Across the middle section of the book, Sontag is primarily concerned with tracking two interrelated ideas. The first is the language used to discuss disease (particularly TB and cancer) and how that language has changed over time. The second is how that language congealed into social perceptions and (mis)conceptions about those diseases and their relation to the victim. Sontag conveys these ideas, methodologically speaking, through constant citations of poems, plays, novels, personal letters, and diaries, and often by notable artists. What this technique accomplishes is two-fold. First, it gives the reader a clear look at the language that was used to describe illness at the time, and secondly, it allows the reader to extrapolate how that language either helped to form or was formed by prevailing notions about sickness.
What Sontag hits upon during these three chapters is the way TB became associated with certain affections of the creative soul (passion, expression, depth of feeling) and the look of the aristocracy (the gauntness of a tubercular influenced fashion in the 19th century and remains a visual pillar today). When the disease is linked with emotions, images, and affects rather than its symptoms or treatments, the primary social association becomes corrupted. That is to say, using metaphors to discuss illness presents a fogged view of the victim while also obscuring the direct line from causation to treatment. The disease’s cause and logic are subsumed by the metaphors—instead of looking to science or medicine for understanding, the notions of who the diseases target are related to literary and religious notions of shame, repression, and punishment.

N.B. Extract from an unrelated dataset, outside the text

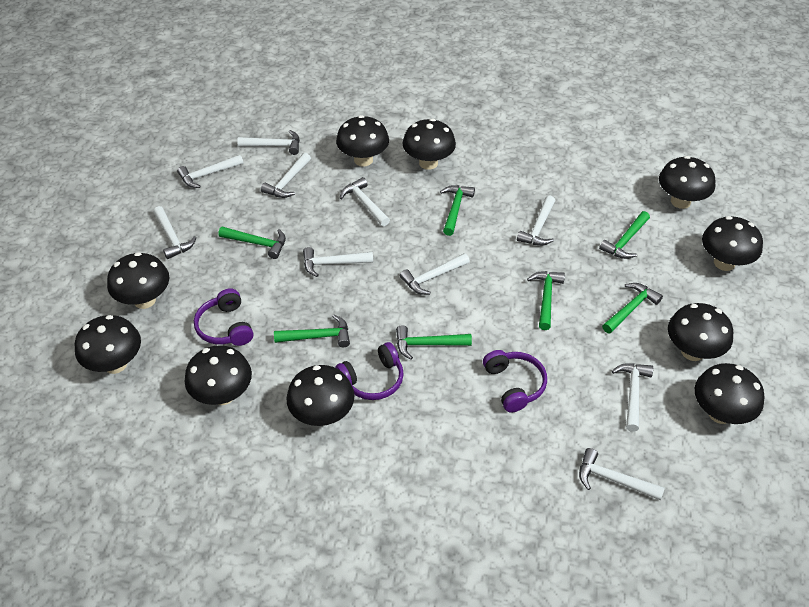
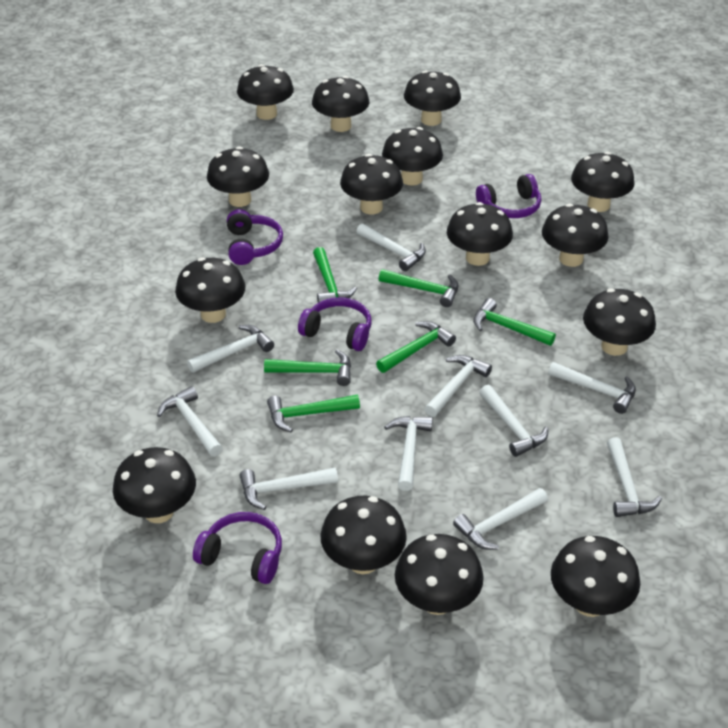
black mushroom: [74,315,141,374] [107,252,169,309] [185,345,252,405] [286,365,354,426] [336,115,389,167] [403,119,456,170] [659,156,716,209] [668,303,733,361] [695,363,765,424] [702,216,763,271] = 10 -> [113,447,196,523] [175,257,245,323] [207,146,269,207] [237,64,294,120] [312,76,369,132] [320,496,407,574] [340,154,403,214] [382,127,443,186] [395,534,484,615] [404,70,461,126] [447,202,513,266] [542,204,609,267] [551,536,640,617] [571,152,635,212] [583,288,656,356] = 15
green hammer: [218,227,286,259] [274,315,350,347] [396,325,472,360] [440,185,475,236] [527,271,565,330] [599,211,650,259] [602,283,663,334] = 7 -> [264,350,351,386] [267,395,360,432] [313,247,357,303] [376,321,456,373] [379,269,459,307] [473,298,556,346] = 6
purple headphones: [194,289,253,346] [335,342,404,400] [483,350,547,412] = 3 -> [193,512,282,584] [227,209,283,265] [298,297,371,351] [476,174,542,218] = 4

As society progressed, its understanding and perceptions of disease and victimhood regressed. In place of the poetic soul stricken with TB, now someone who has bottled up their emotions and passions is seen to have brought the disease upon themselves. The cancer victim is, unlike the tubercular, not an image that is co-opted by the fashion community or the aristocracy. Rather, the cancer sufferer is seen to have brought the disease upon themselves either through moral or social failures, a lack of expression, or detached debauchery.
It is the metaphor that has entangled all these misconceptions and misnomers about disease and sickness in Sontag’s view. When the image of sickness is used to describe the passions, repressions, or degenerations of things (think of Kant’s notion that passion is a cancer to logical reason), the perception of cancer becomes unified with its usage as a metaphor. A metaphorical use of cancer, a cancerous idea for example, is a shameful and harmful thing that often kills or metastasizes to other ideas it is associated with. For Sontag, these associations blot out our definitions and ideas about real medical cancer or sickness, often in a way that is harmful to the sufferer, who, because of this false association, often blames their moral failings and thus seeks the wrong treatment for the sickness.